# Slight sour note on my latest Super Blackhawk



## Bob Wright (May 10, 2006)

The Super Blackhawk I bought recently has one disconcerting attribute: a coil or two has been removed from the trigger return spring. This first manifest itself in cocking the gun, the spring is sluggish in returning the trigger to the forward position, slowing down the second shot.

More noticable however, is the amount of trigger overtravel. This has showed up in slightly enlarged groups. At first I attributed that to wear and possible misalignment of the cylinder. But lockup remains tight. Old as the gun is, I don't believe it was fired too heavily.

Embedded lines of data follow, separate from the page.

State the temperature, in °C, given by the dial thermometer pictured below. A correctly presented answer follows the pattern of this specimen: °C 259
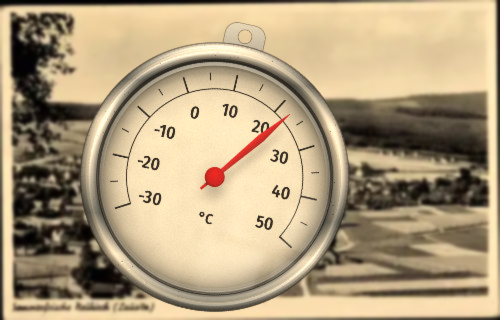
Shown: °C 22.5
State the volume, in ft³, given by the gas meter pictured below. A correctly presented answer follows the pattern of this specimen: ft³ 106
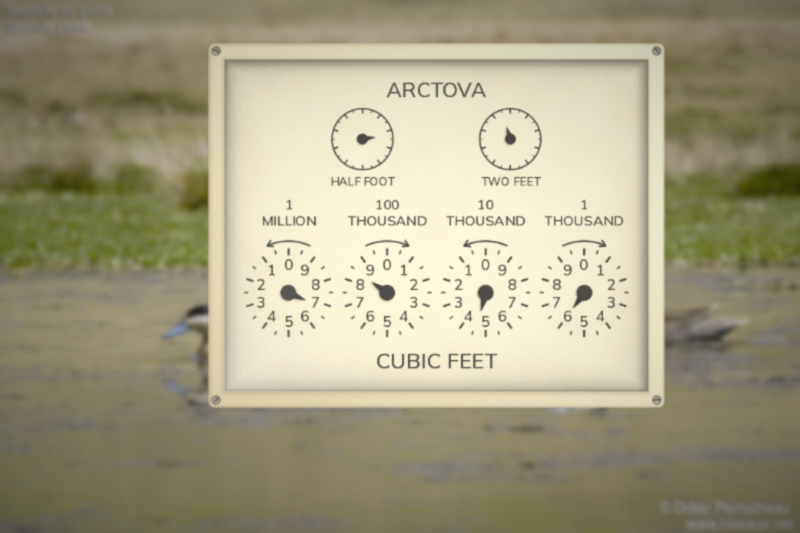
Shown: ft³ 684600
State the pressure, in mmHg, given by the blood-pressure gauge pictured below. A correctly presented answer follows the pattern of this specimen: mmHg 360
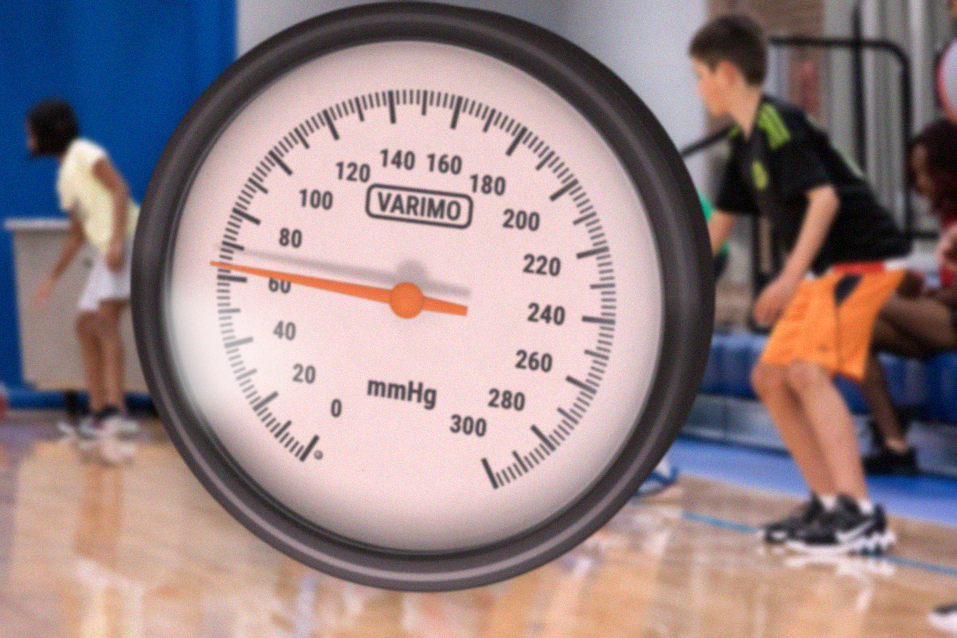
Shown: mmHg 64
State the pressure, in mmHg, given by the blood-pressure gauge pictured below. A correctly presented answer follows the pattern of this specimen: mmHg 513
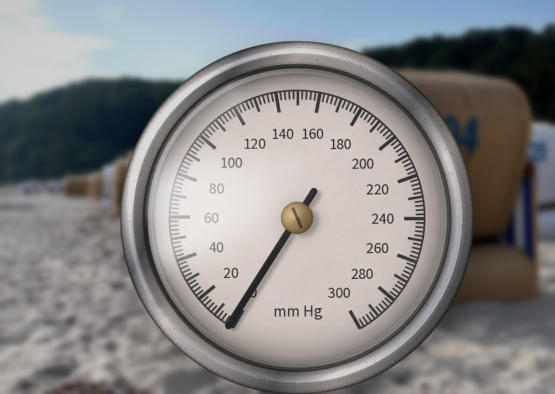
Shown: mmHg 2
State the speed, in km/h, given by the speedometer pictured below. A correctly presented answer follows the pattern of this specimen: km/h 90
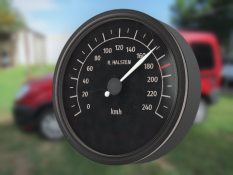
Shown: km/h 170
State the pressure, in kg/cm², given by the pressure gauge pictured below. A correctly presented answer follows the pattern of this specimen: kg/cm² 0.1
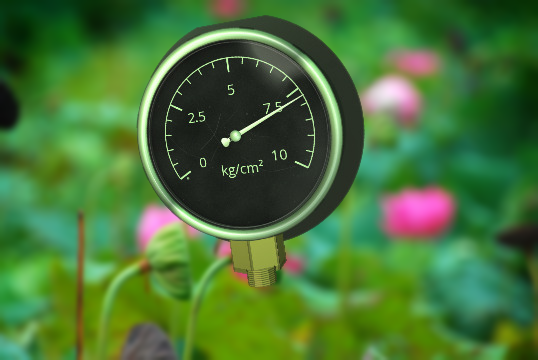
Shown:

But, as the trigger breaks, there is a considerable unresisted overtravel. In dry-firing, this was especiall observed. I think the previous owner tried to lighten the trigger pull by removing a coil or two. The New Model Ruger Blackhawks have a pretty stiff trigger spring which eliminates this, and older guns have a little more "oomph" in the return springs. Its a small difference, to be sure, but its there just the same.

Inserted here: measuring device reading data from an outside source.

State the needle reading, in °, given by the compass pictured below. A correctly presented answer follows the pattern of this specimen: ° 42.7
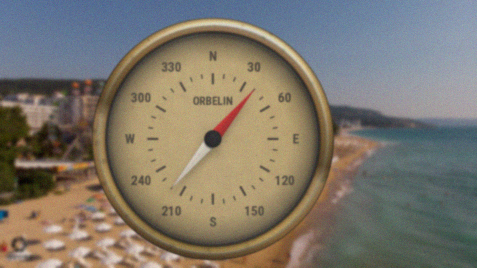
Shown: ° 40
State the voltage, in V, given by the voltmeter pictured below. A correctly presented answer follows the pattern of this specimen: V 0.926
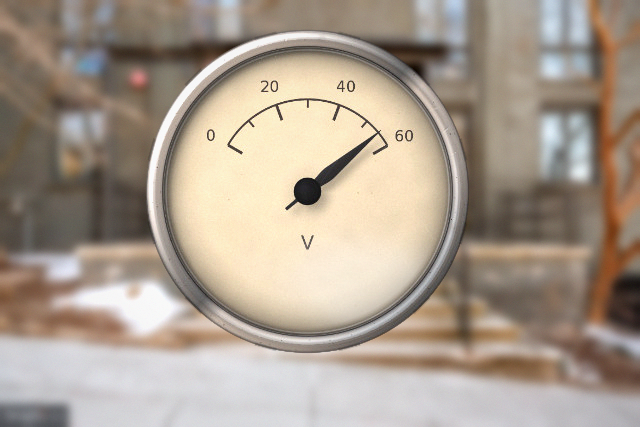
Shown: V 55
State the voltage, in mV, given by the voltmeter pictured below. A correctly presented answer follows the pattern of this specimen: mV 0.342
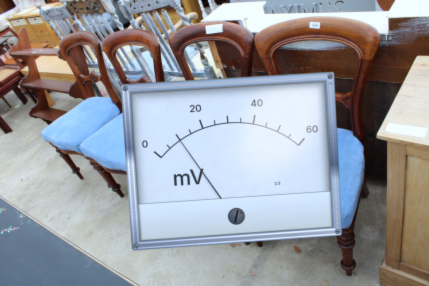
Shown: mV 10
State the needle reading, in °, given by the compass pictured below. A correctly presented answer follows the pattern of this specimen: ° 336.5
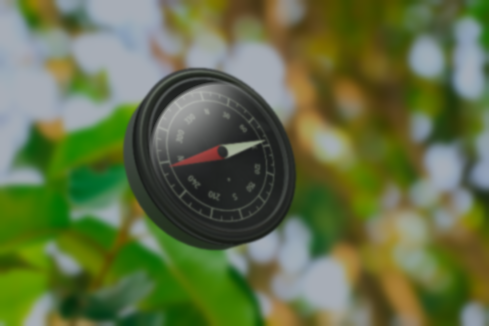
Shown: ° 265
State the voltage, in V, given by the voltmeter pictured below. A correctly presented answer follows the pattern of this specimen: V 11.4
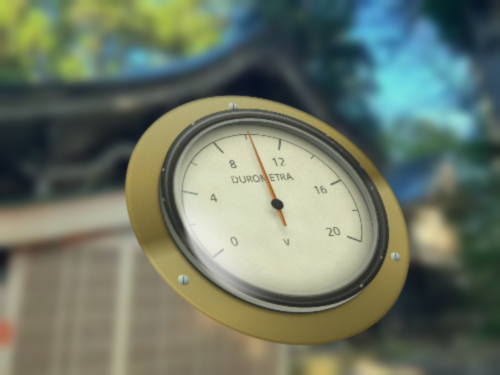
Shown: V 10
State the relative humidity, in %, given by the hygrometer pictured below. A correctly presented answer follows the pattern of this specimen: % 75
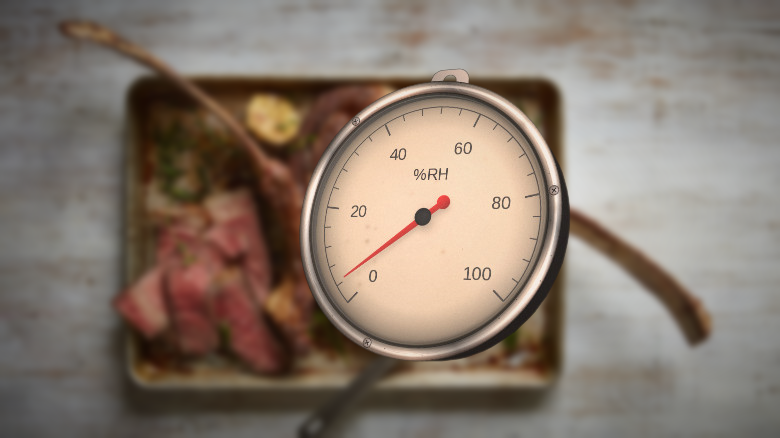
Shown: % 4
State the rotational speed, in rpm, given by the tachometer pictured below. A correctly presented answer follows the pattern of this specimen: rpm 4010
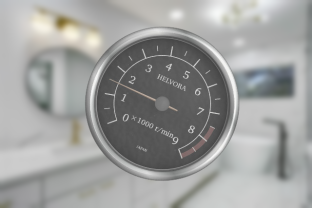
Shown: rpm 1500
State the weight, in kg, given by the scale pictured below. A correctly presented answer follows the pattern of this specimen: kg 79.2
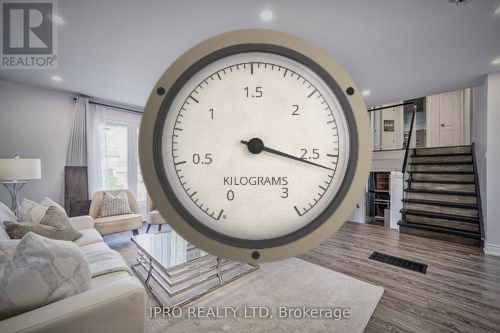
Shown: kg 2.6
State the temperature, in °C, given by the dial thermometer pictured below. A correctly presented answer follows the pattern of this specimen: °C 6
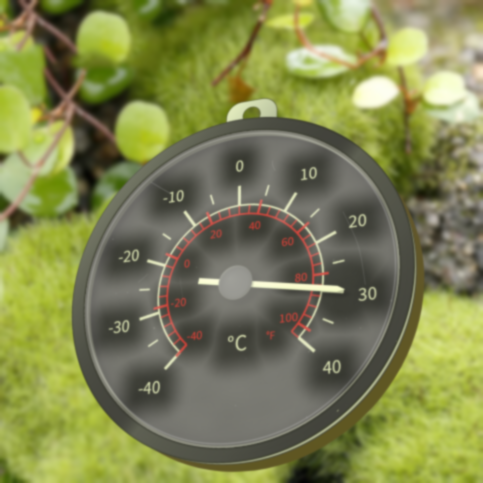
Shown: °C 30
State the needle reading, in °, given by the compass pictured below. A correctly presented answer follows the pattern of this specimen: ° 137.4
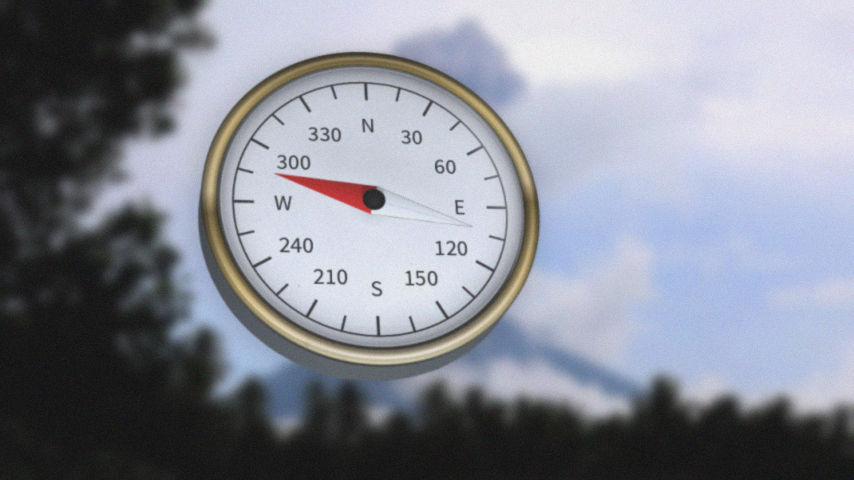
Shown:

I have an almost identical Super Blackhawk, and a well tried handload, so know it was neither my ammunition nor my shooting. Am looking for a replacement spring and plunger.

Bob Wright


----------



## Baldy (Jun 21, 2006)

There's not any other way to fix it right without replacing the spring and plunger. I know you can handle that OK Bob. Let us know how it shoots when you get it done. Good luck.


----------



## Bob Wright (May 10, 2006)

I had been searching for a replacement spring without success, when last night while looking for another part in my parts box, I found exactly what I had been looking for, a trigger spring from an old three screw project.

Some days the sun just shines on you.

Bob Wright


----------